Photo sets of single scenes:
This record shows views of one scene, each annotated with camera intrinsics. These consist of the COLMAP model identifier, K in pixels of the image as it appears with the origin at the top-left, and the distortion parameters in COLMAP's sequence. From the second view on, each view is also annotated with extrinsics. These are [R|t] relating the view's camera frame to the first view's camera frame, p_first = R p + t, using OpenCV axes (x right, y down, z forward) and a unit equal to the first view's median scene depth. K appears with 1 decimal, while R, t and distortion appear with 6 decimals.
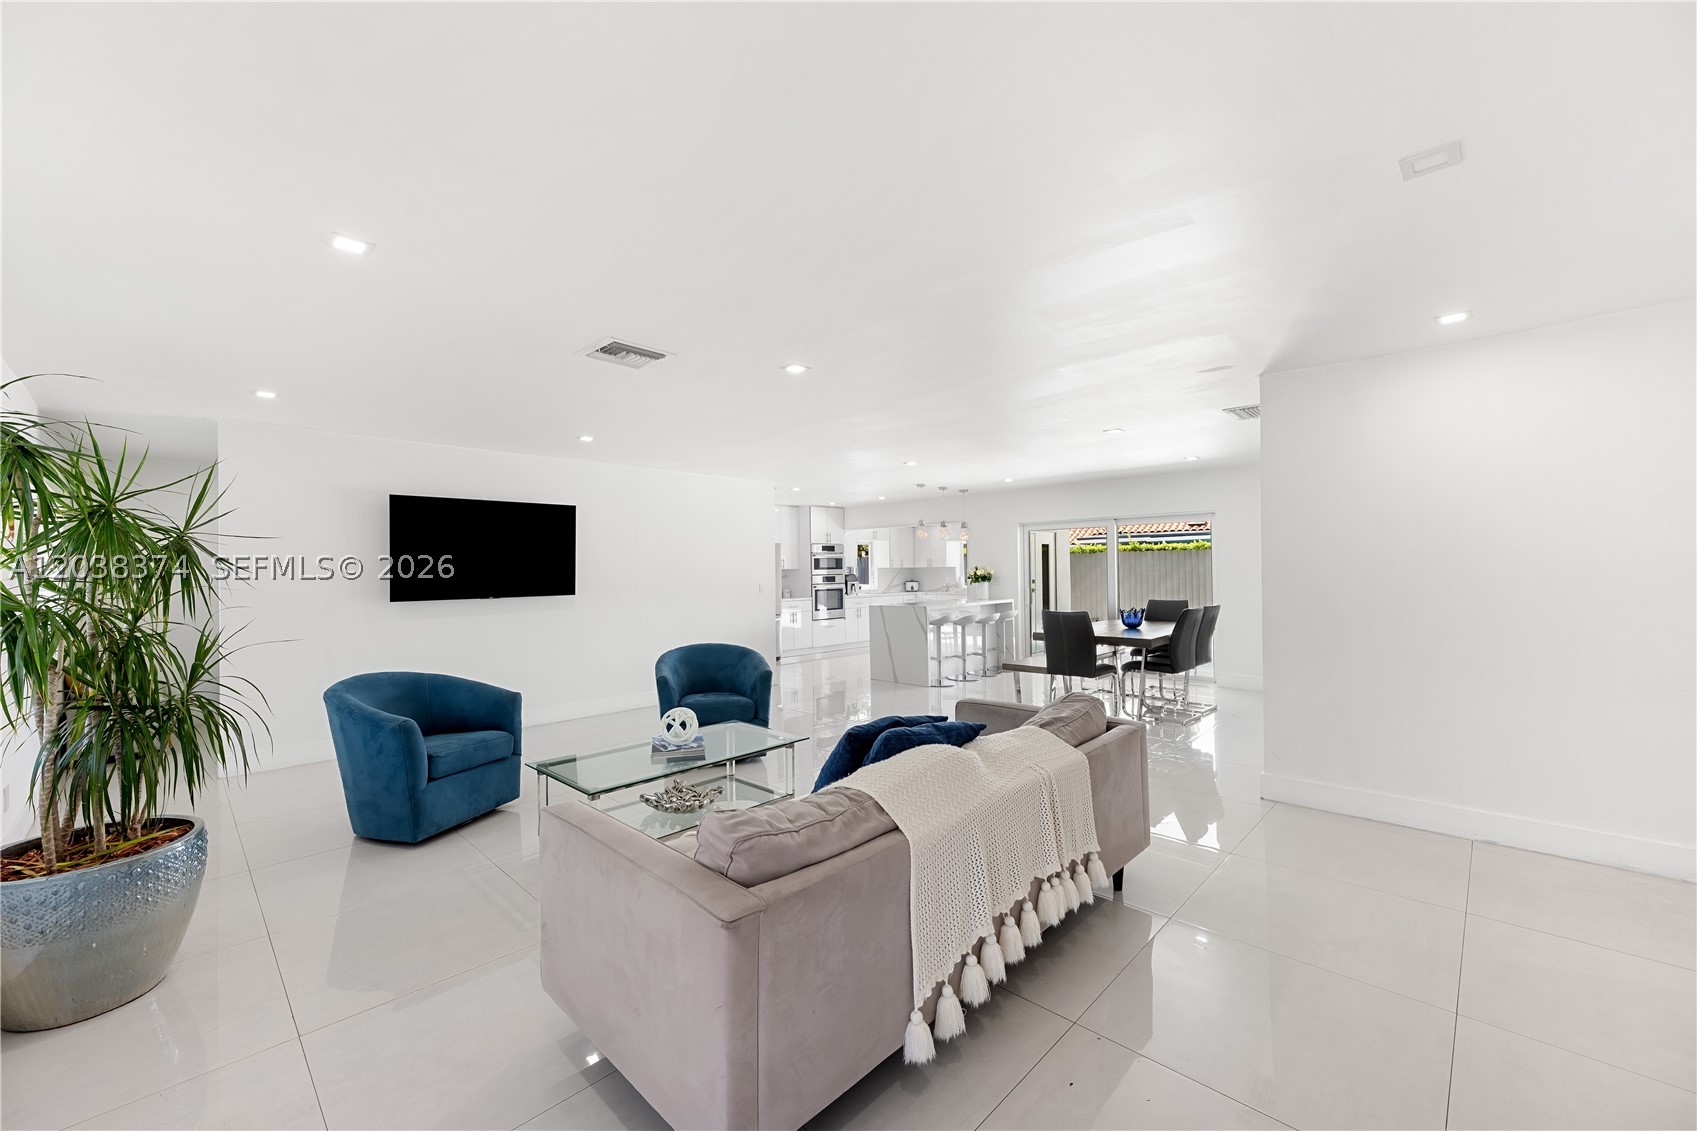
lens RADIAL K [[668.7, 0, 841.1], [0, 668.7, 569.4], [0, 0, 1]] dist [-0.001166, 0.000369]
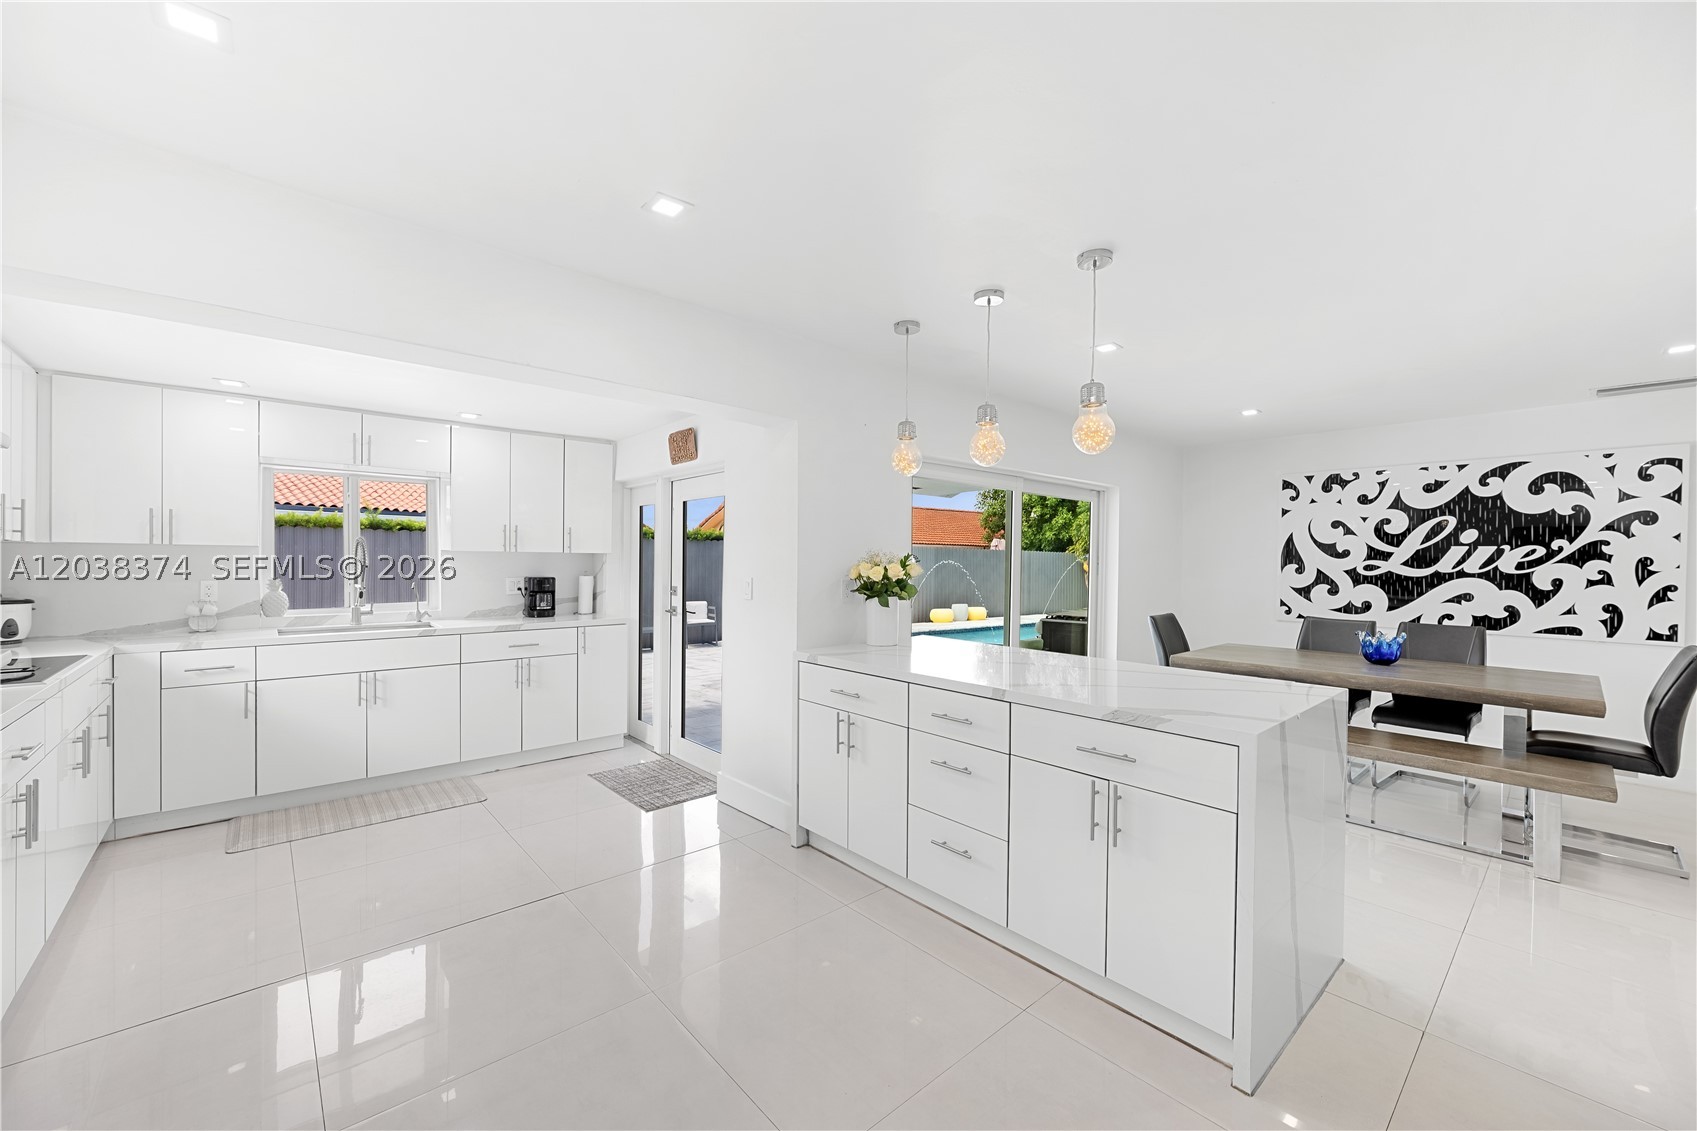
lens RADIAL K [[668.7, 0, 844.1], [0, 668.7, 568.8], [0, 0, 1]] dist [-0.001166, 0.000369]
pose [[0.068839, 0.005138, 0.997615, -0.130822], [-0.013413, 0.999901, -0.004224, 0.004732], [-0.997538, -0.013090, 0.068901, 0.864417]]
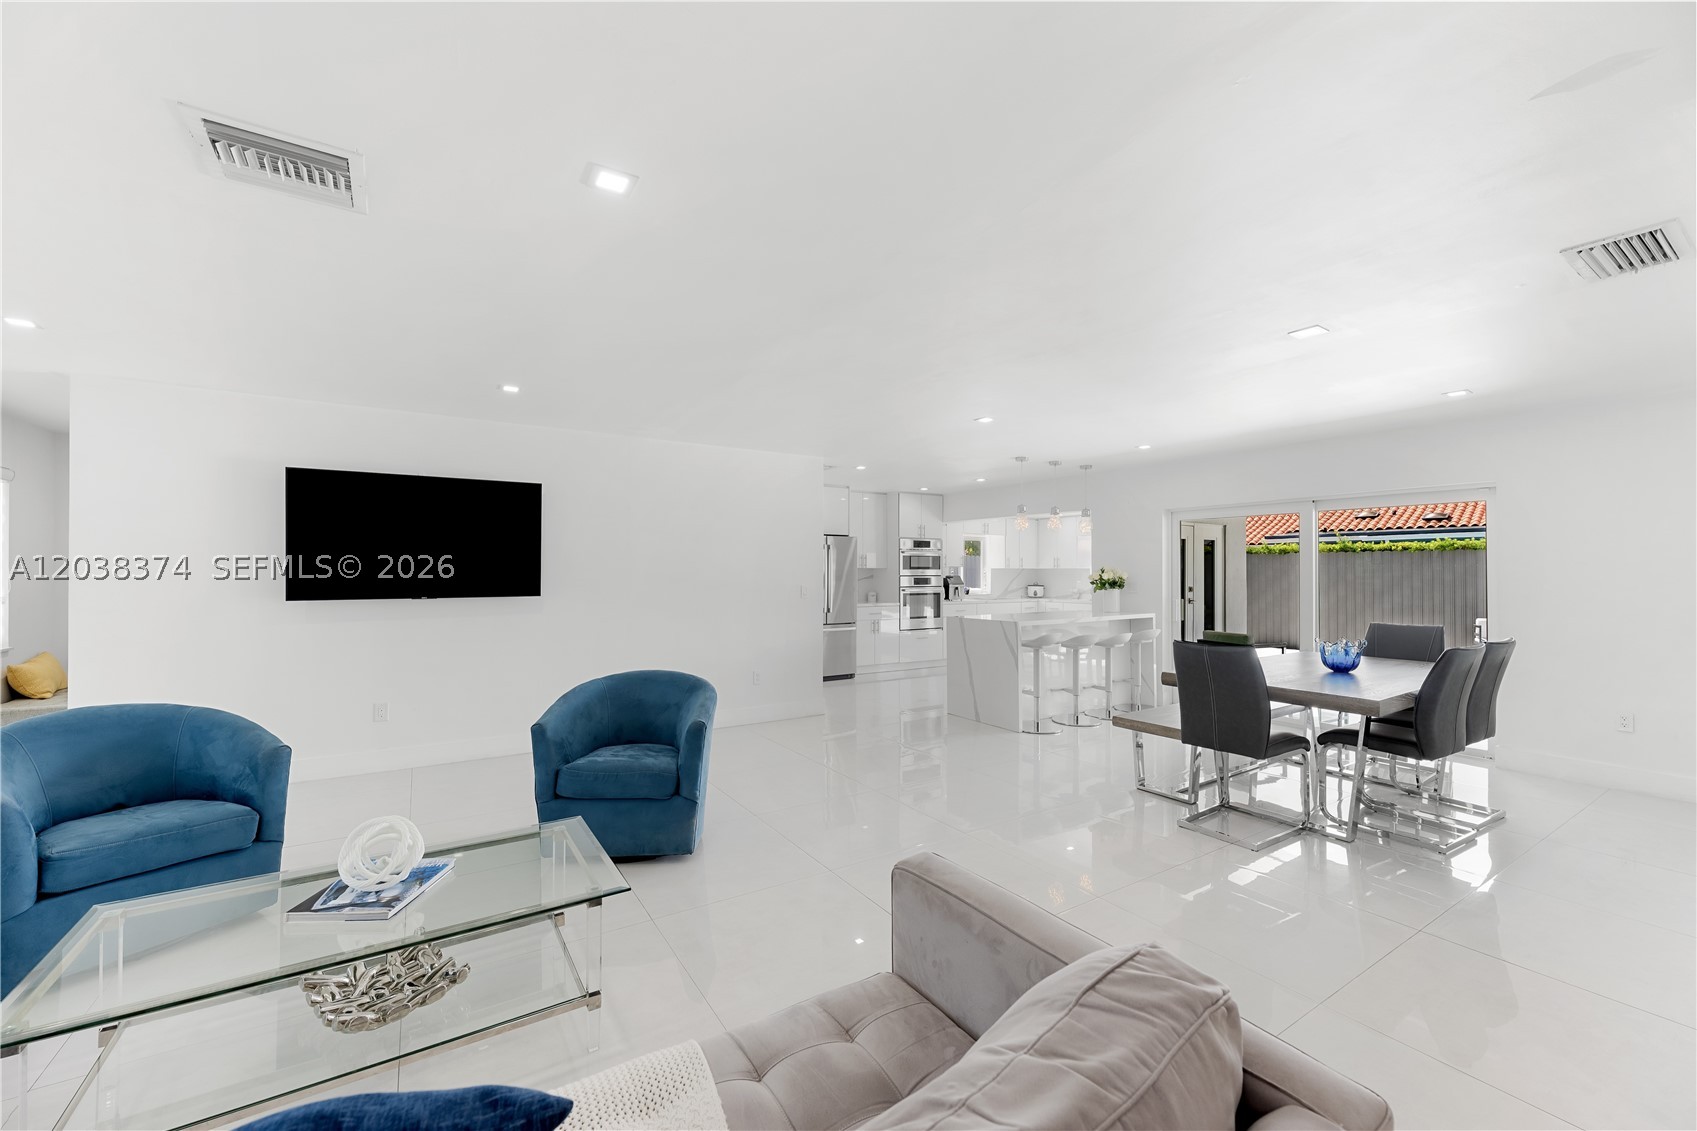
lens RADIAL K [[668.7, 0, 840.7], [0, 668.7, 567.6], [0, 0, 1]] dist [-0.001166, 0.000369]
pose [[0.973195, 0.014410, -0.229528, 0.076863], [-0.014822, 0.999890, -0.000071, -0.000425], [0.229502, 0.003472, 0.973302, 0.177644]]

Instructions to follow –
Retype every line of the rows above without changing anything, and leave out the pictures.

Solution to this exercise –
This record shows views of one scene, each annotated with camera intrinsics. These consist of the COLMAP model identifier, K in pixels of the image as it appears with the origin at the top-left, and the distortion parameters in COLMAP's sequence. From the second view on, each view is also annotated with extrinsics. These are [R|t] relating the view's camera frame to the first view's camera frame, p_first = R p + t, using OpenCV axes (x right, y down, z forward) and a unit equal to the first view's median scene depth. K appears with 1 decimal, while R, t and distortion appear with 6 decimals.
lens RADIAL K [[668.7, 0, 841.1], [0, 668.7, 569.4], [0, 0, 1]] dist [-0.001166, 0.000369]
lens RADIAL K [[668.7, 0, 844.1], [0, 668.7, 568.8], [0, 0, 1]] dist [-0.001166, 0.000369]
pose [[0.068839, 0.005138, 0.997615, -0.130822], [-0.013413, 0.999901, -0.004224, 0.004732], [-0.997538, -0.013090, 0.068901, 0.864417]]
lens RADIAL K [[668.7, 0, 840.7], [0, 668.7, 567.6], [0, 0, 1]] dist [-0.001166, 0.000369]
pose [[0.973195, 0.014410, -0.229528, 0.076863], [-0.014822, 0.999890, -0.000071, -0.000425], [0.229502, 0.003472, 0.973302, 0.177644]]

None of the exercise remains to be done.